Nesta vila há gatos errantes, mas também há quem cuide deles
Enquanto Conceição fala, uma gata circunda o local e solta um miar dissimulado. Códigos de uma relação que já leva mais de oito anos. O felino, de pelo acastanhado, ronda os dez anos e não foi batizada – por ali, habitou-se a "bichaninha". Acostumou-se a procurar conforto junto de Conceição. A relação solidificou-se e é recíproca. “Eles não têm uma casa, não têm comida na mesa. Só têm porque nós lhe damos, só estão assim bonitos porque lhes damos. É uma responsabilidade grande, mas sinto-me bem a dar, a ajudar”, refere.
Conceição Ribeiro é voluntária do projeto “Aqui há Gato!”. Desenvolvido pela Junta de Freguesia de Caldas das Taipas em articulação com o Centro de Recolha Oficial (CRO), destina-se a albergar felinos errantes. Ao abrigo do programa CED (Capturar-Esterilizar-Devolver), o objetivo passa por controlar as colónias de gatos e reduzir as populações felinas silvestres. A pequena construção de madeira, em forma triangular, na Avenida dos Bombeiros Voluntários, trouxe bastantes vantagens para a comunidade, no entender da voluntária: “Os gatos acabam por ter uma vida mais feliz, ter comidinha e onde dormir. E até dá beleza ao jardim.”
Estes abrigos para felinos errantes já existem em vários pontos do país, mas a construção é pioneira no concelho de Guimarães. José Fonseca, responsável por articular a ligação entre voluntária e CRO – onde os felinos são esterilizados, realizam testes e recebem um microchip– reforça a importância deste projeto e da boa-vontade de pessoas como Conceição, que alertou para o problema: “Tínhamos mesmo de atuar.

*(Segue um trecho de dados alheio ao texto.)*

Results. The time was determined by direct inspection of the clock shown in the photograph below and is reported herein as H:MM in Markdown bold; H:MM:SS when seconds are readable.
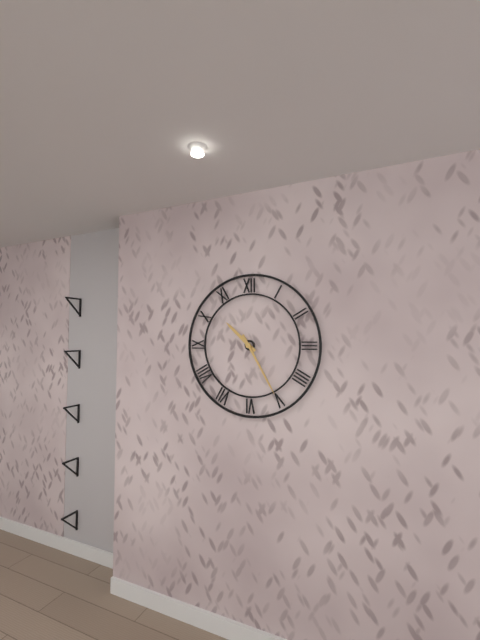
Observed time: **10:25**
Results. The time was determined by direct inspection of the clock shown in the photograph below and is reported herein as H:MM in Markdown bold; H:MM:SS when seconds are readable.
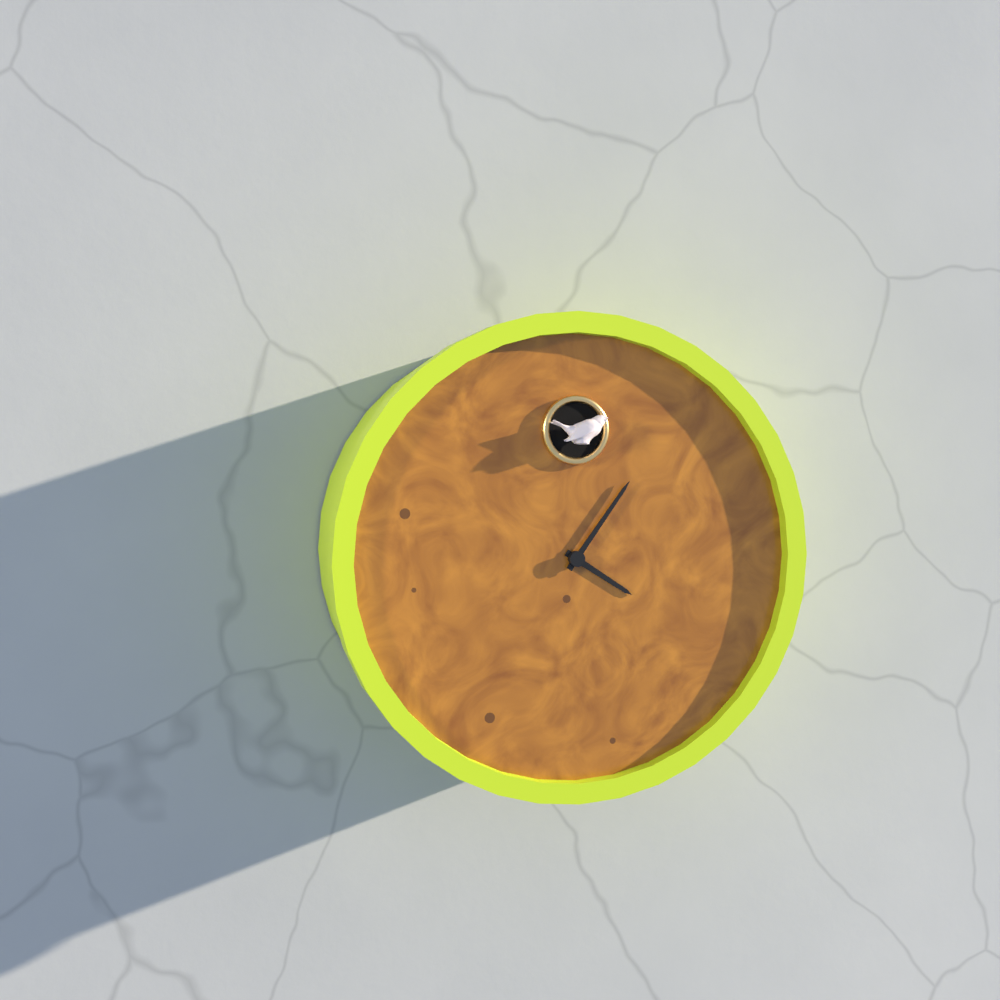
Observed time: **4:06**
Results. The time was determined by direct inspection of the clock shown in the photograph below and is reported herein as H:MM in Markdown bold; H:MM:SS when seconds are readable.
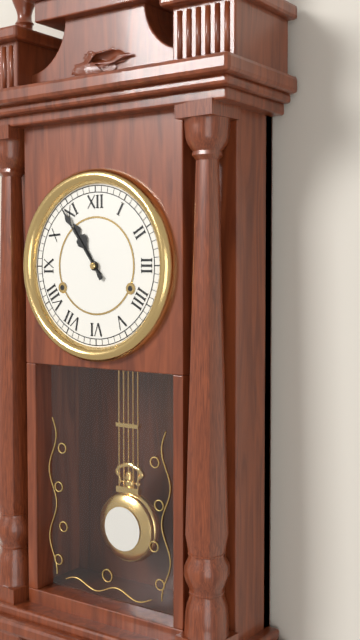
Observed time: **10:54**
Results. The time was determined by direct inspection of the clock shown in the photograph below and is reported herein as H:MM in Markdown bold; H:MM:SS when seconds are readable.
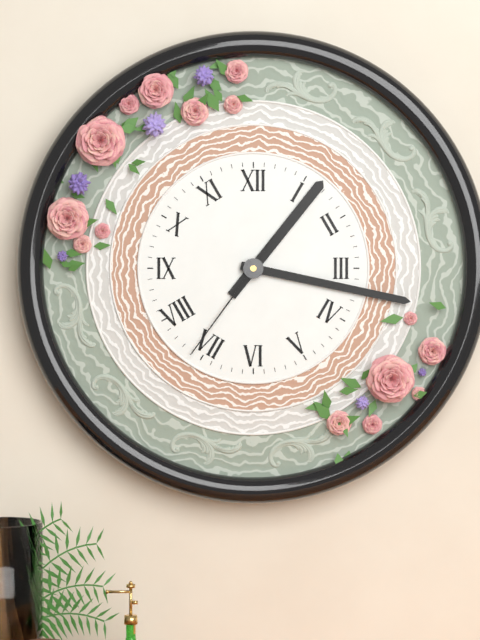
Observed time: **1:17:36**
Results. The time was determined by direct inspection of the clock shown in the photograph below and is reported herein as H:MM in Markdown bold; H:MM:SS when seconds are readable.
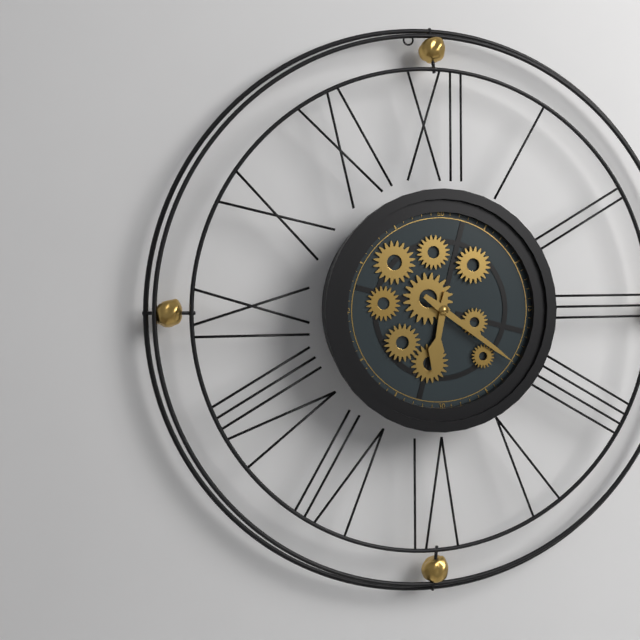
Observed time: **6:21**
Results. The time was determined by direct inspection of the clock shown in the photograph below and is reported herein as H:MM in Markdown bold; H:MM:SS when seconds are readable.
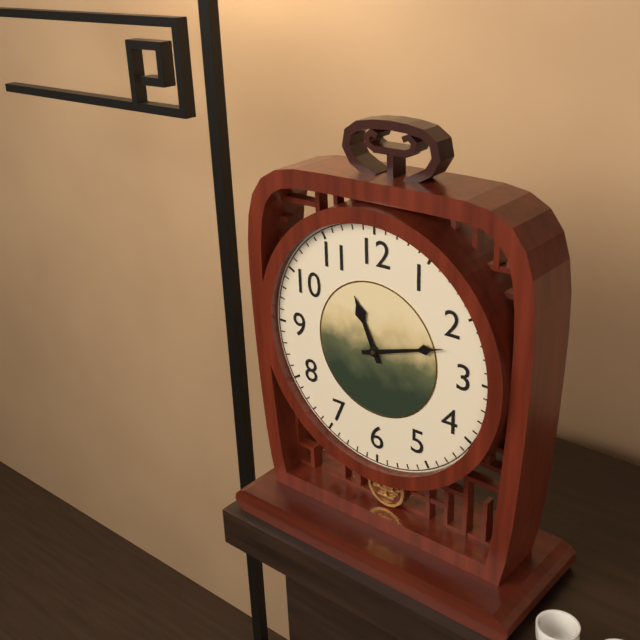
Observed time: **11:12**
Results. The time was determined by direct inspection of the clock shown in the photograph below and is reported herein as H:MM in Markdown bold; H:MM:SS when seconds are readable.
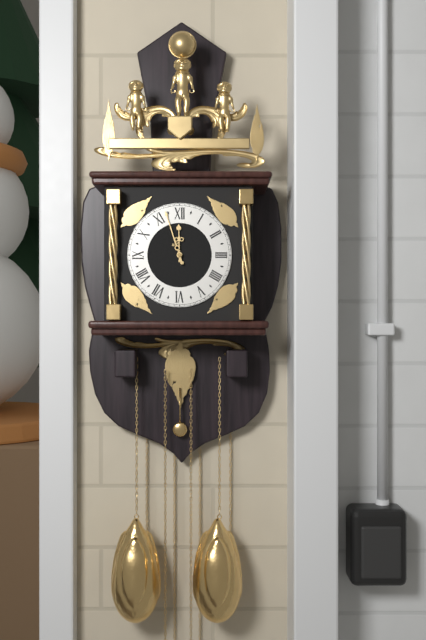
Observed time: **11:57**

Os gatos têm ninhadas duas vezes por ano e as colónias multiplicam-se, temos que tentar intervir o mais rapidamente possível quando elas são pequenas. Esta cuidadora, pela informação que tinha, já tem acompanhado a colónia há vários anos e foi-me dizendo que estava quase incomportável. Foi aí que nos deu o alerta para fazermos esta intervenção de castração”.
Uma das razões que levou a freguesia a intervir naquela colónia específica foi mesmo “o carácter e a proximidade” que Conceição tem com os felinos. A captura dos animais fica a cargo da cuidadora, que faz uso de armadilhas cedidas pelo CRO. A casinha amarela de felinos errantes foi a primeira, mas o plano agora passa por alargar este tipo de abrigos a outras zonas da vila. Para já, o feedback é positivo. “Nós também queríamos que esta experiência corresse bem. Queremos ver como funciona, sedimentar, observar como é que ela se implementa para, depois de aprendermos com os erros, com experiência, alargar na freguesia. Nós já temos um bom retorno”, explica. Segundo Conceição, daquele espaço já saíram quatro gatos rumo ao CRO. Mas há mais sinalizados. “Entretanto, as pessoas acabam por saber e depois acabam por me contactar. Até temos iniciativa de pessoas que encontram gatos nos quintais”, indica o responsável pela Brigada Verde, José Fonseca.
E é esse espírito de entreajuda, de solidariedade, que José Fonseca sublinha neste processo. É a entrega dos intervenientes que incentiva todas as partes a continuar a trabalhar. “Os cuidadores têm cuidado, preocupam-se. Do CRO tivemos uma recetividade muito grande. Este cuidado, este sentimento que estas pessoas têm pelo bem-estar animal, é de salientar, de salutar. São boas pessoas. Merecem esse destaque”.
Quando os “bichinhos” foram levados para o CRO para o processo de esterilização, Conceição ficou abatida. Mesmo sabendo que os pequenos felinos regressariam pouco tempo depois, o apego aos animais sobrepôs-se. É fruto de uma ligação alimentada durante muitos anos, mesmo antes de cuidar dos muitos gatos que lhe foram aparecendo à porta. “Eu faço algo que se calhar ninguém fazia, que é, quando percebo que precisam de veterinário, eu levo, já gastei um dinheirão”, explica a voluntária.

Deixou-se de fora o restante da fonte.